Green MLOps to Green GenOps: An Empirical Study of Energy Consumption in Discriminative and Generative AI Operations
Adrián Sánchez-Mompó, Ioannis Mavromatis, Peizheng Li, Konstantinos Katsaros, Aftab Khan
TL;DR
The paper empirically examines energy consumption across discriminative and generative AI within real-world MLOps/GenOps pipelines using software-based power measurements. It demonstrates that discriminative energy can be significantly reduced through architectural, hyperparameter, and hardware optimizations, while generative AI energy efficiency depends on balancing model size, reasoning complexity, and request handling, with larger models not necessarily more energy-intensive at low utilization.
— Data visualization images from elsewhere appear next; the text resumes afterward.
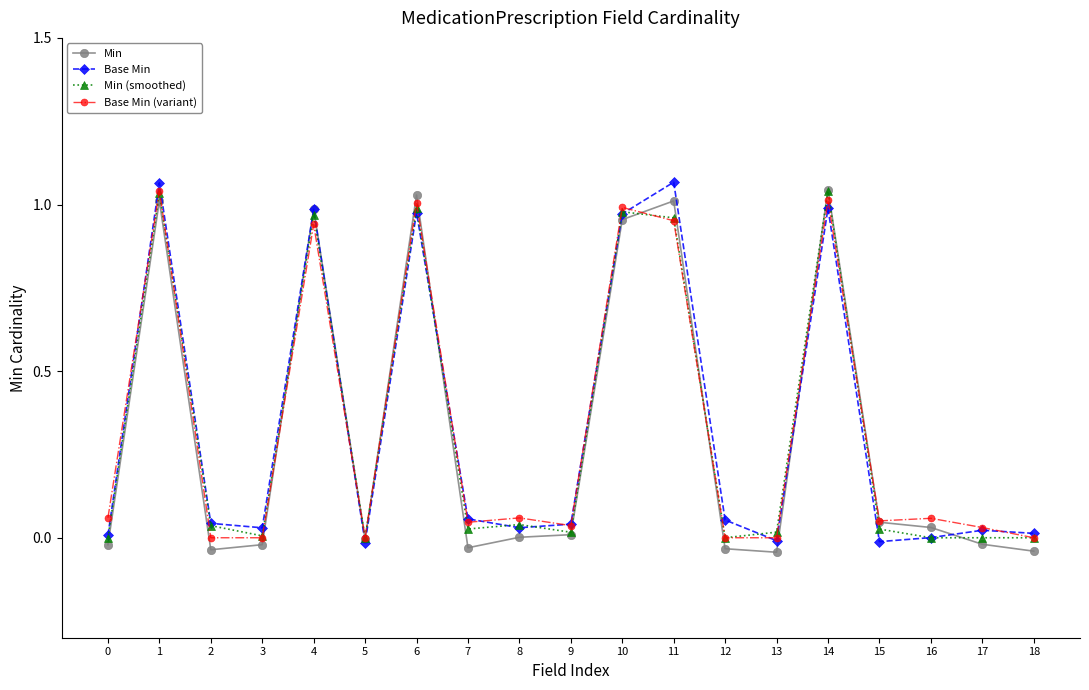

The value of Min at 9 is 0.0. True or false?

True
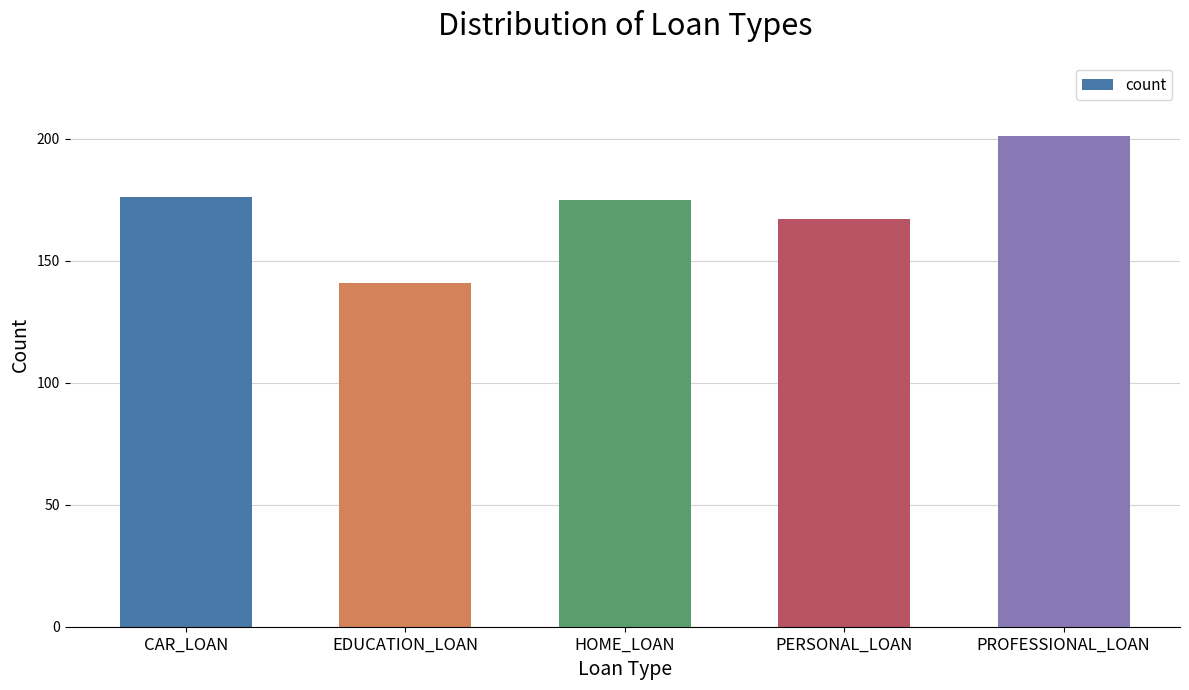

Between EDUCATION_LOAN and PERSONAL_LOAN, which is larger?

PERSONAL_LOAN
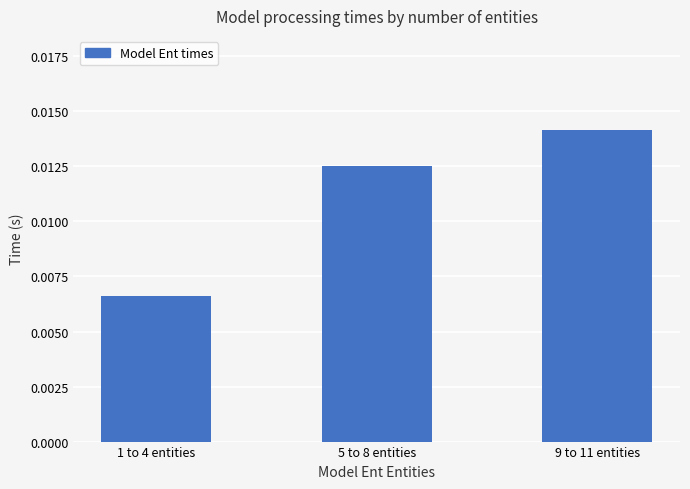

Rank the categories by value from highest to lowest.

9 to 11 entities, 5 to 8 entities, 1 to 4 entities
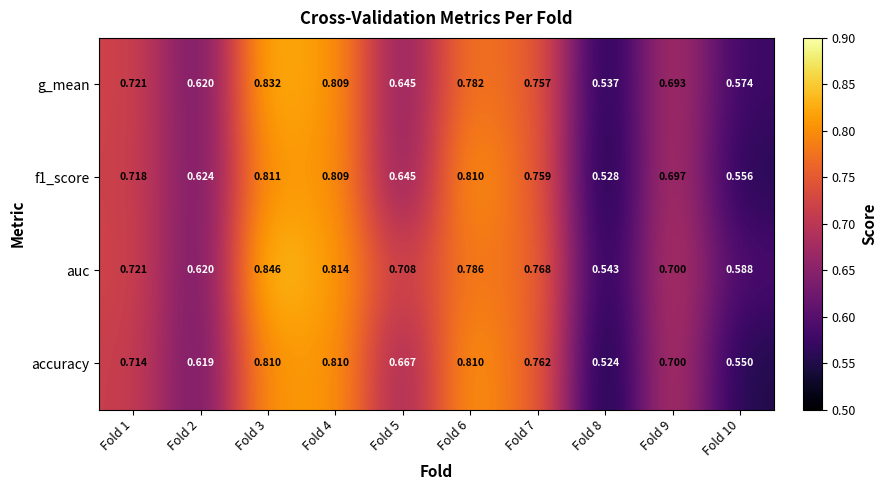

Count the number of data series in this chart.

4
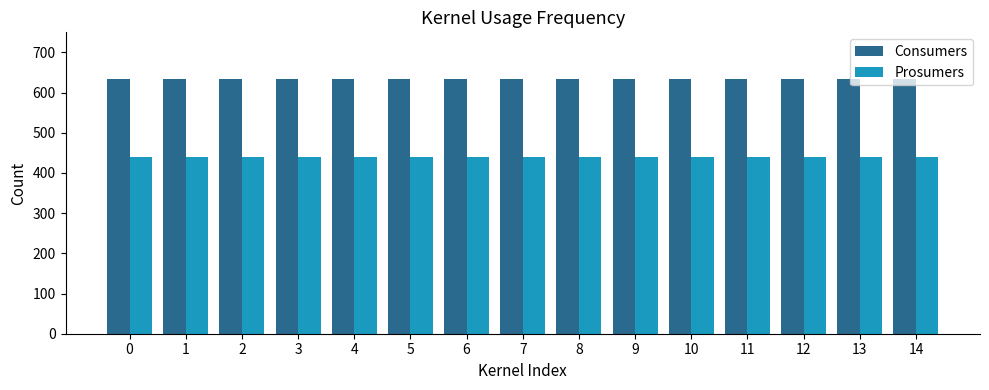

What is the difference between the highest and lowest values at 10?

195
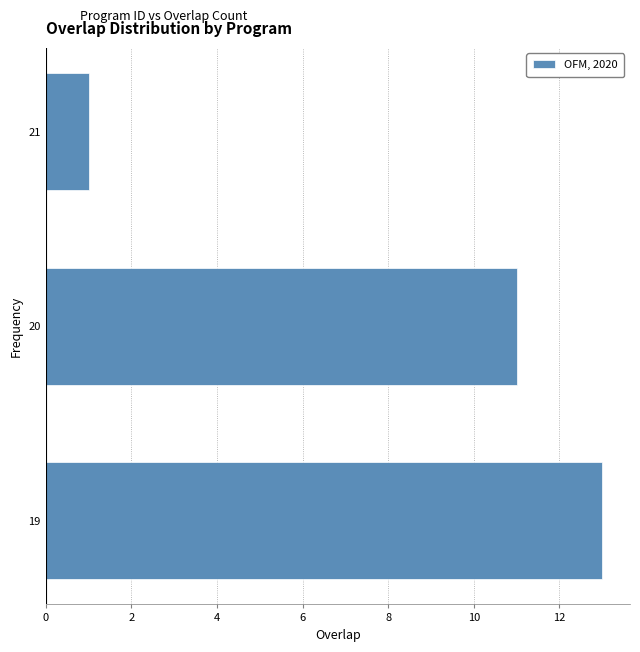

Reading bottom to top, extract all data points from this chart.

19=13	20=11	21=1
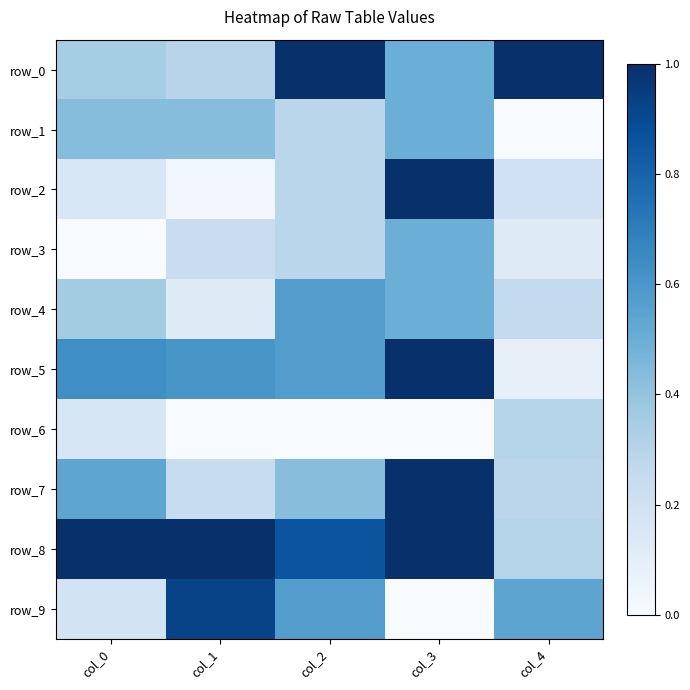

The row_7 series shows 0.8 at col_2. True or false?

False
The study introduces Metrics such as energy_per_sample and MACs-to-parameters correlations to predict energy use and provides practical guidelines for designing greener MLOps/GenOps workflows. By offering a replicable framework and a benchmarking perspective, it lays groundwork for energy-conscious deployment and future hardware-software co-design in AI systems.
Abstract
This study presents an empirical investigation into the energy consumption of Discriminative and Generative AI models within real-world MLOps pipelines. For Discriminative models, we examine various architectures and hyperparameters during training and inference and identify energy-efficient practices. For Generative AI, Large Language Models (LLMs) are assessed, focusing primarily on energy consumption across different model sizes and varying service requests. Our study employs software-based power measurements, ensuring ease of replication across diverse configurations, models, and datasets. We analyse multiple models and hardware setups to uncover correlations among various metrics, identifying key contributors to energy consumption. The results indicate that for Discriminative models, optimising architectures, hyperparameters, and hardware can significantly reduce energy consumption without sacrificing performance. For LLMs, energy efficiency depends on balancing model size, reasoning complexity, and request-handling capacity, as larger models do not necessarily consume more energy when utilisation remains low. This analysis provides practical guidelines for designing green and sustainable ML operations, emphasising energy consumption and carbon footprint reductions while maintaining performance. This paper can serve as a benchmark for accurately estimating total energy use across different types of AI models.